With the cost of a degree rising to £7,000-£9,000 an academic year to what extent will this discourage future students from continuing their education onto university level? And if so, what will this mean to current graduates and undergraduates?

According to UCAS, university applications have been on the rise since their records began in 1996, a time when there were no tuition fees at all in the UK. It seems quite plausible that an increase in tuition fees by almost threefold could deter future potential graduates but will that be the case or is university engrained in our society so heavily that people will take on higher education whatever the cost?

The most sensible way to assess this is to ask whether a degree costing most people £21-28k just in tuition fees is worth it, or rather will possible students think it's worth it? According to LoveMoney, a degree is worth varying amounts depending on what subject it is in; over one's lifetime you can expect to earn anything from £35,000 more (if you're an arts graduate) to £340,000 for graduates of medicine.

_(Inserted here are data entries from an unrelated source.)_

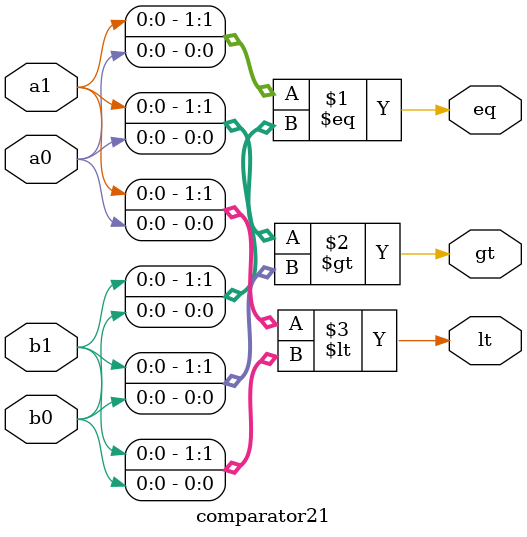
<source format=v>
module comparator21 (input a0,input a1, input b0,input b1, output eq, output gt, output lt);

    assign eq = ({a1,a0} == {b1,b0});
    assign gt = ({a1,a0} > {b1,b0});
    assign lt = ({a1,a0} < {b1,b0});

endmodule

</source>
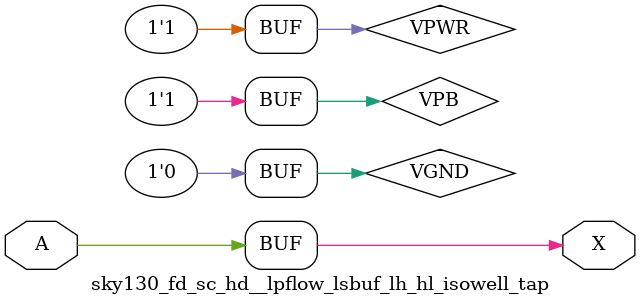
<source format=v>
/*
 * Copyright 2020 The SkyWater PDK Authors
 *
 * Licensed under the Apache License, Version 2.0 (the "License");
 * you may not use this file except in compliance with the License.
 * You may obtain a copy of the License at
 *
 *     https://www.apache.org/licenses/LICENSE-2.0
 *
 * Unless required by applicable law or agreed to in writing, software
 * distributed under the License is distributed on an "AS IS" BASIS,
 * WITHOUT WARRANTIES OR CONDITIONS OF ANY KIND, either express or implied.
 * See the License for the specific language governing permissions and
 * limitations under the License.
 *
 * SPDX-License-Identifier: Apache-2.0
*/


`ifndef SKY130_FD_SC_HD__LPFLOW_LSBUF_LH_HL_ISOWELL_TAP_BEHAVIORAL_V
`define SKY130_FD_SC_HD__LPFLOW_LSBUF_LH_HL_ISOWELL_TAP_BEHAVIORAL_V

/**
 * lpflow_lsbuf_lh_hl_isowell_tap: Level-shift buffer, low-to-high,
 *                                 isolated well on input buffer,
 *                                 vpb/vnb taps, double-row-height
 *                                 cell.
 *
 * Verilog simulation functional model.
 */

`timescale 1ns / 1ps
`default_nettype none

`celldefine
module sky130_fd_sc_hd__lpflow_lsbuf_lh_hl_isowell_tap (
    X,
    A
);

    // Module ports
    output X;
    input  A;

    // Module supplies
    supply1 VPWR;
    supply0 VGND;
    supply1 VPB ;

    //  Name  Output  Other arguments
    buf buf0 (X     , A              );

endmodule
`endcelldefine

`default_nettype wire
`endif  // SKY130_FD_SC_HD__LPFLOW_LSBUF_LH_HL_ISOWELL_TAP_BEHAVIORAL_V
</source>
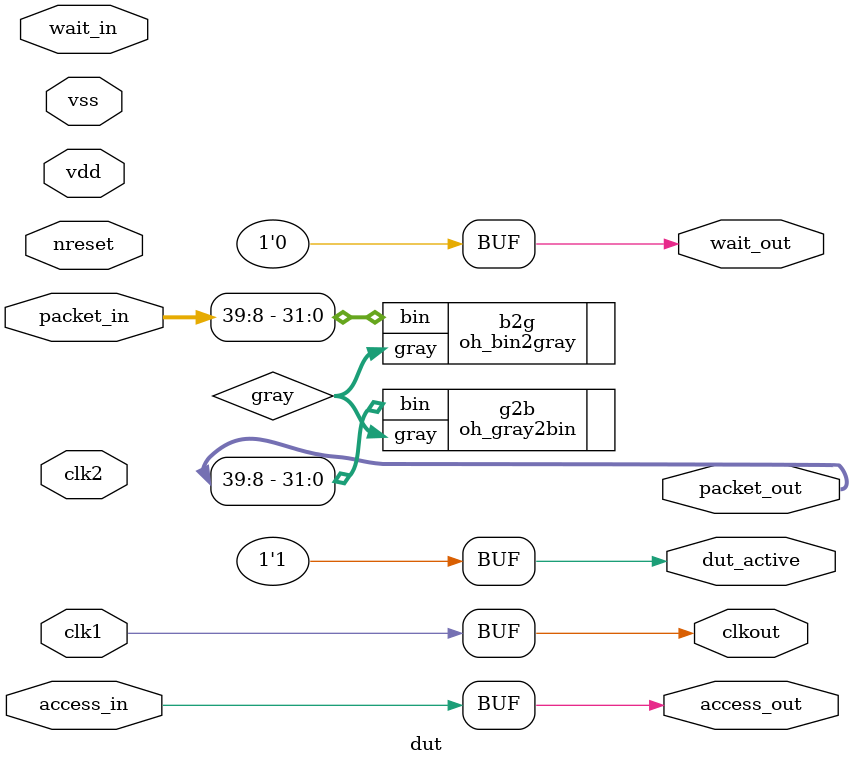
<source format=v>
module dut(/*AUTOARG*/
   // Outputs
   dut_active, clkout, wait_out, access_out, packet_out,
   // Inputs
   clk1, clk2, nreset, vdd, vss, access_in, packet_in, wait_in
   );

   parameter N  = 1;
   parameter PW = 104;
      
   //clock, reset
   input            clk1;
   input            clk2;
   input            nreset;
   input [N*N-1:0]  vdd;
   input 	    vss;
   output 	    dut_active;
   output 	    clkout;
   
   //Stimulus Driven Transaction
   input [N-1:0]     access_in;
   input [N*PW-1:0]  packet_in;
   output [N-1:0]    wait_out;

   //DUT driven transactoin
   output [N-1:0]    access_out;
   output [N*PW-1:0] packet_out;
   input [N-1:0]     wait_in;

   /*AUTOINPUT*/
   /*AUTOOUTPUT*/
   /*AUTOWIRE*/

   wire [31:0] 	     gray;
   
   //tie offs for Dv
   assign dut_active = 1'b1;
   assign wait_out   = 1'b0;
   assign clkout     = clk1;
   assign access_out = access_in;
   
   //convert binary to gray
   oh_bin2gray #(.DW(32))
   b2g (.gray (gray[31:0]),
	.bin  (packet_in[39:8]));
   
   //convert gray back to binary
   oh_gray2bin #(.DW(32))
   g2b(.bin  (packet_out[39:8]),
       .gray (gray[31:0]));

   //check for error
   assign error = |(packet_in[39:8] ^ packet_out[39:8]);
   
endmodule // dut

// Local Variables:
// verilog-library-directories:("." "../hdl" "../../emesh/dv" "../../emesh/hdl")
// End:


</source>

Now, although these are very casual figures, most will see that herein lies a problem for arts graduates. If a degree can cost up to £28,000 plus accommodation fees then you're not going to be getting much back for studying the arts, in fact you could be making a net loss. Whack a foundation year or a year in industry onto your degree and you could be facing tuition debt of £36,000. Which could lead those who are very talented in arts orientated subjects to ask "Well, what's the point?"

And that would be a great shame not just for them, but for the country. We would get less academics that advance human knowledge and progress society and you could argue the state of UK universities would decrease, despite them having a lot more cash to splash.

Yet, if we look at similar instances in the past the reverse is true. Tuition fees of £3,000 were introduced by the previous government for the academic year beginning 2007, yet that year received more applications than 2006, complying with the positive trend. 2008 had even more applications and so did 2009. So why should we assume that because the fees have been raised that less people will want to go to university, especially when the transition from free higher education to paid had no significant effect?

In the press we have heard a lot of people saying how "youngsters" "these days" simply expect to go to university, as if it is a rite of passage and a necessary part of growing up in Western life. Regardless of whether this should or should not be the case, it could explain why prices seem to have little effect on application figures. Or maybe people feel that the cost is still worth the experience and the overall career benefits (i.e. going straight into a graduate job).

Is a price tag of around £35,000 too much for a degree? Is the current price actually too much? Or is it good that people are paying for their education and funding our prestigious educational institutions? Finally, will the rise in tuition fees lead to the first instance of less university applications than the previous year for some time?